We don't know that AIs will continue improving at the pace they have, because we don't know the future. Some people will guess right, some won't. And those who guess right will be tempted to believe that they guessed right because they are more clever. All we can say is that it is possible that it improves, and it is possible that is stops improving.

Based on how much money is chasing returns, and how steep the slope is, it's almost certain that we are still not at the end of this sigmoid cycle.

Sure, it might start to slow down, but even then we will likely see a doubling in the next 10-15 years.

https://substackcdn.com/image/fetch/$s_!_ZW2!,f_auto,q_auto:...

I am currently eating lunch. Meanwhile Claude is triaging and writing reproducers for 70+ tickets nobody has had time to look at. Next it will attempt to fix them. I have not read the tickets. I will not look at the code until there are review ready PRs and a code review bot have done the first pass.

In other words, most of the prompting will also go away.

Are you not concerned that you, too, will go away?
Feels like everyone should be on one hand. On the other hand it also feels like a massive recalibration of what companies can/should do.

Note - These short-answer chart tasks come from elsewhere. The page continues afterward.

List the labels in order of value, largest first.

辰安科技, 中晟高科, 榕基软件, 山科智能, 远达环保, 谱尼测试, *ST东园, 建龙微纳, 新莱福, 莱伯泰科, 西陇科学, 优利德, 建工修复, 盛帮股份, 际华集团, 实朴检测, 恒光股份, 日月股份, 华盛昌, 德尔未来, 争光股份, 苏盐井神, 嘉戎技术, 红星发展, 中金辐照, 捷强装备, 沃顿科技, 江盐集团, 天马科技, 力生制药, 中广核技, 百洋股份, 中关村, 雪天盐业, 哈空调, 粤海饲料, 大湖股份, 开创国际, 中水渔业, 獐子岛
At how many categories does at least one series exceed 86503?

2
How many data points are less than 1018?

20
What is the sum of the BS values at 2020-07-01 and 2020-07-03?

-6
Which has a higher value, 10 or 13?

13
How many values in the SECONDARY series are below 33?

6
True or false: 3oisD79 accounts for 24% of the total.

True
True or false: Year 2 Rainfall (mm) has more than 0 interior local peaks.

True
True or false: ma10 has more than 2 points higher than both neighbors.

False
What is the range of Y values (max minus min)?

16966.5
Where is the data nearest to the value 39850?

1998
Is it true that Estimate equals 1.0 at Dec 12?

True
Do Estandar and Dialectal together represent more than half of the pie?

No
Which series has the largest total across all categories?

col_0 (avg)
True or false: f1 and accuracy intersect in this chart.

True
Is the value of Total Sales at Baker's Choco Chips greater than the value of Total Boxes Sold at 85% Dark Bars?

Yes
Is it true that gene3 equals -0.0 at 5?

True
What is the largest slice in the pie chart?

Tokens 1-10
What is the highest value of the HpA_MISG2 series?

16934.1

They spend massive amounts of money on AWS, Datadog, GitHub, CircleCi, et al. If it becomes easier to host/roll your own it's a big increase in the demand for engineers.

Ultimately software is everything these days and the economics make the demand insatiable. We've gone through many cycles of "X" but on computers/web/mobile. There's going to be a massive amount of "X" but with AI companies that will need engineers.

Or at least this is what I tell myself to sleep at night.

If I don't stay ahead of the curve, yes. But I can't stop that development. What I can do is leverage the technology enough to be more valuable than those who don't. By e.g. knowing how to set up processes like the above.

Ultimately, we'll need UBI or large scale cuts in working hours or similar if AI progresses to the point of mass unemployment - the alternative would be massive social unrest. In the meantime I expect to keep doing better than average.